-------- THE DATA

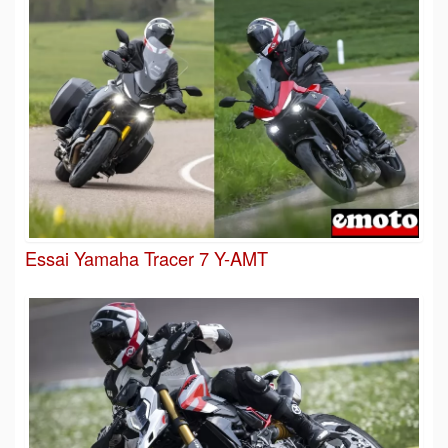
Essai Yamaha Tracer 7 Y-AMT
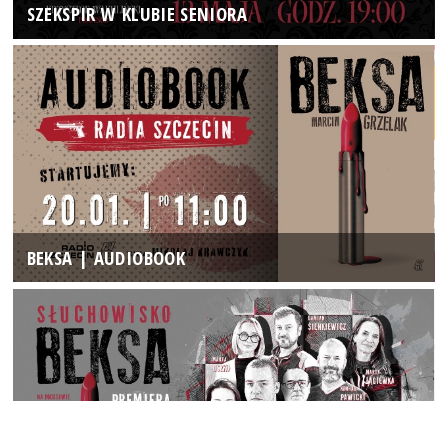
SZEKSPIR W KLUBIE SENIORA
BEKSA | AUDIOBOOK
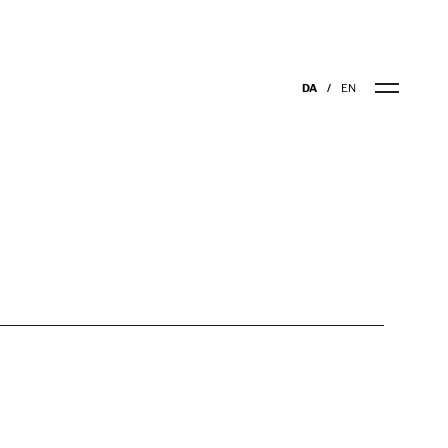
DA
EN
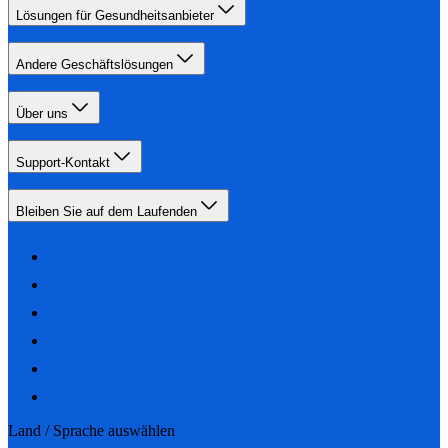
Lösungen für Gesundheitsanbieter
Andere Geschäftslösungen
Über uns
Support-Kontakt
Bleiben Sie auf dem Laufenden
Land / Sprache auswählen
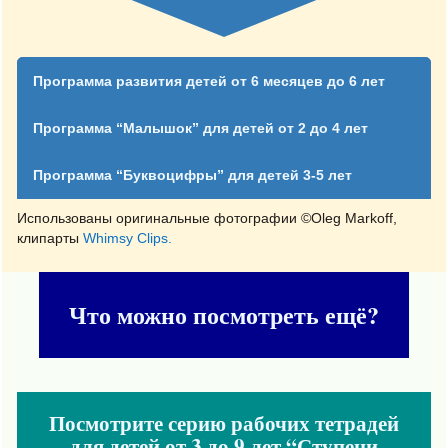
Программа развития детей от 6 месяцев до 6 лет
Программа “Малышок” для детей от 2 до 4 лет
Программа “Буквоцифры” для детей 3-5 лет
Использованы оригинальные фотографии ©Oleg Markoff,
клипарты
Whimsy Clips.
Что можно посмотреть ещё?
Посмотрите серию рабочих тетрадей
для детей от 3 до 9 лет “Ступени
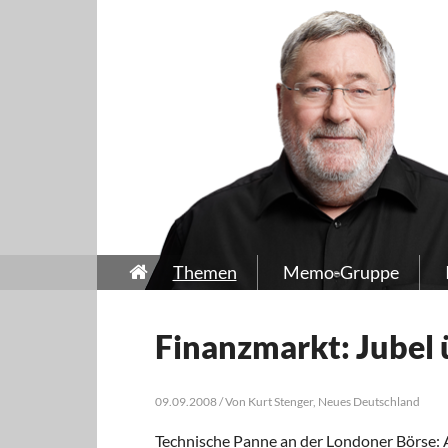
Themen
Memo-Gruppe
Finanzmarkt: Jubel 
09.09.2008 / Von Kurt Stenger, Neues Deutschland
Technische Panne an der Londoner Börse: 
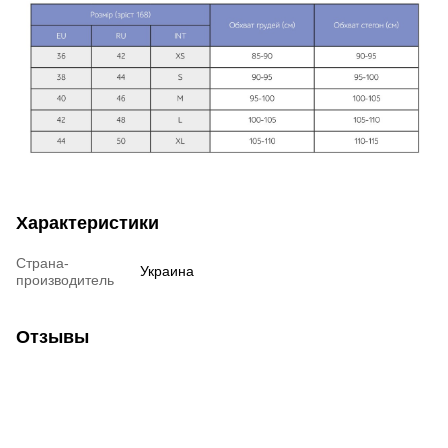
Характеристики
Страна-
Украина
производитель
Отзывы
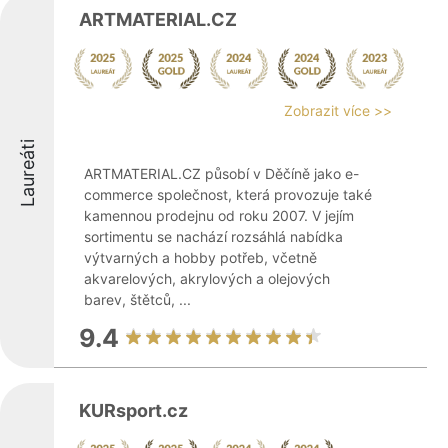
ARTMATERIAL.CZ
Zobrazit více >>
Laureáti
ARTMATERIAL.CZ působí v Děčíně jako e-
commerce společnost, která provozuje také
kamennou prodejnu od roku 2007. V jejím
sortimentu se nachází rozsáhlá nabídka
výtvarných a hobby potřeb, včetně
akvarelových, akrylových a olejových
barev, štětců, ...
9.4
KURsport.cz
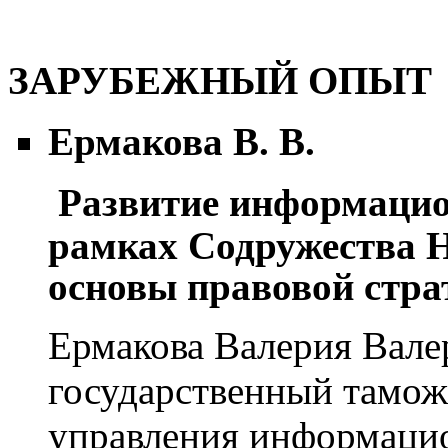
ЗАРУБЕЖНЫЙ ОПЫТ
Ермакова В. В.
Развитие информацио
рамках Содружества Н
основы правовой стра
Ермакова Валерия Вале
государственный тамож
управления информаци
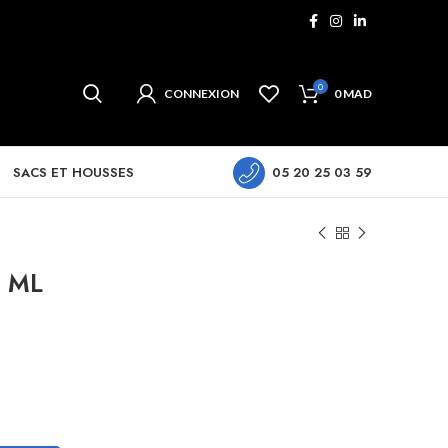
0
CONNEXION
0
MAD
SACS ET HOUSSES
05 20 25 03 59
 ML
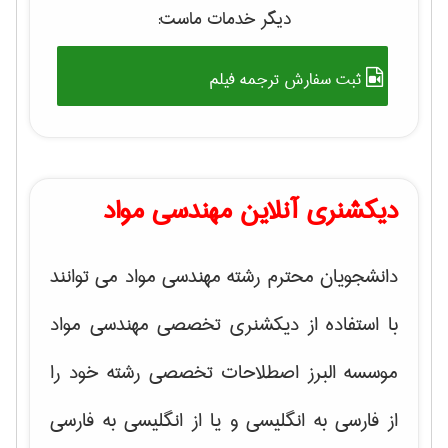
دیگر خدمات ماست:
ثبت سفارش ترجمه فیلم
دیکشنری آنلاین مهندسی مواد
دانشجویان محترم رشته مهندسی مواد می توانند
با استفاده از دیکشنری تخصصی مهندسی مواد
موسسه البرز اصطلاحات تخصصی رشته خود را
از فارسی به انگلیسی و یا از انگلیسی به فارسی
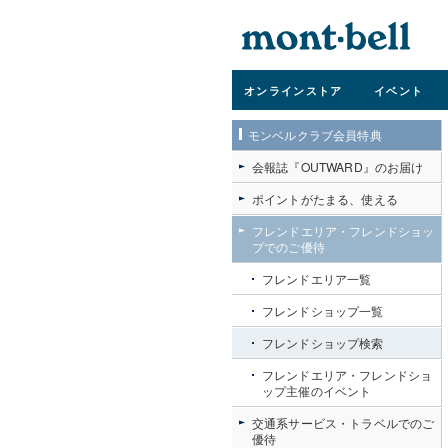
オンライン
ストア
イベント
モンベルクラブ会員特典
会報誌『OUTWARD』のお届け
ポイントがたまる、使える
フレンドエリア・フレンドショッ
プでのご優待
フレンドエリア一覧
フレンドショップ一覧
フレンドショップ検索
フレンドエリア・フレンドショ
ップ主催のイベント
交通系サービス・トラベルでのご
優待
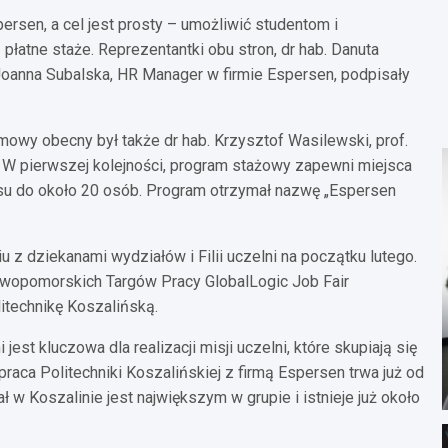
ersen, a cel jest prosty – umożliwić studentom i
tne staże. Reprezentantki obu stron, dr hab. Danuta
z Joanna Subalska, HR Manager w firmie Espersen, podpisały
owy obecny był także dr hab. Krzysztof Wasilewski, prof.
j. W pierwszej kolejności, program stażowy zapewni miejsca
resu do około 20 osób. Program otrzymał nazwę „Espersen
z dziekanami wydziałów i Filii uczelni na początku lutego.
wopomorskich Targów Pracy GlobalLogic Job Fair
itechnikę Koszalińską.
est kluczowa dla realizacji misji uczelni, które skupiają się
praca Politechniki Koszalińskiej z firmą Espersen trwa już od
ał w Koszalinie jest największym w grupie i istnieje już około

----------------

_INSTRUCTIONS TO FOLLOW:_
Please print every record above exactly, but leave the pictures out.

_EXERCISE RESULT:_
Essai Yamaha Tracer 7 Y-AMT
SZEKSPIR W KLUBIE SENIORA
BEKSA | AUDIOBOOK
DA
EN
Lösungen für Gesundheitsanbieter
Andere Geschäftslösungen
Über uns
Support-Kontakt
Bleiben Sie auf dem Laufenden
Land / Sprache auswählen
Программа развития детей от 6 месяцев до 6 лет
Программа “Малышок” для детей от 2 до 4 лет
Программа “Буквоцифры” для детей 3-5 лет
Использованы оригинальные фотографии ©Oleg Markoff,
клипарты
Whimsy Clips.
Что можно посмотреть ещё?
Посмотрите серию рабочих тетрадей
для детей от 3 до 9 лет “Ступени
Themen
Memo-Gruppe
Finanzmarkt: Jubel 
09.09.2008 / Von Kurt Stenger, Neues Deutschland
Technische Panne an der Londoner Börse: 
Характеристики
Страна-
Украина
производитель
Отзывы
ARTMATERIAL.CZ
Zobrazit více >>
Laureáti
ARTMATERIAL.CZ působí v Děčíně jako e-
commerce společnost, která provozuje také
kamennou prodejnu od roku 2007. V jejím
sortimentu se nachází rozsáhlá nabídka
výtvarných a hobby potřeb, včetně
akvarelových, akrylových a olejových
barev, štětců, ...
9.4
KURsport.cz
ЗАРУБЕЖНЫЙ ОПЫТ
Ермакова В. В.
Развитие информацио
рамках Содружества Н
основы правовой стра
Ермакова Валерия Вале
государственный тамож
управления информаци
0
CONNEXION
0
MAD
SACS ET HOUSSES
05 20 25 03 59
 ML
دیگر خدمات ماست:
ثبت سفارش ترجمه فیلم
دیکشنری آنلاین مهندسی مواد
دانشجویان محترم رشته مهندسی مواد می توانند
با استفاده از دیکشنری تخصصی مهندسی مواد
موسسه البرز اصطلاحات تخصصی رشته خود را
از فارسی به انگلیسی و یا از انگلیسی به فارسی
オンライン
ストア
イベント
モンベルクラブ会員特典
会報誌『OUTWARD』のお届け
ポイントがたまる、使える
フレンドエリア・フレンドショッ
プでのご優待
フレンドエリア一覧
フレンドショップ一覧
フレンドショップ検索
フレンドエリア・フレンドショ
ップ主催のイベント
交通系サービス・トラベルでのご
優待
ersen, a cel jest prosty – umożliwić studentom i
tne staże. Reprezentantki obu stron, dr hab. Danuta
z Joanna Subalska, HR Manager w firmie Espersen, podpisały
owy obecny był także dr hab. Krzysztof Wasilewski, prof.
j. W pierwszej kolejności, program stażowy zapewni miejsca
resu do około 20 osób. Program otrzymał nazwę „Espersen
z dziekanami wydziałów i Filii uczelni na początku lutego.
wopomorskich Targów Pracy GlobalLogic Job Fair
itechnikę Koszalińską.
est kluczowa dla realizacji misji uczelni, które skupiają się
praca Politechniki Koszalińskiej z firmą Espersen trwa już od
ał w Koszalinie jest największym w grupie i istnieje już około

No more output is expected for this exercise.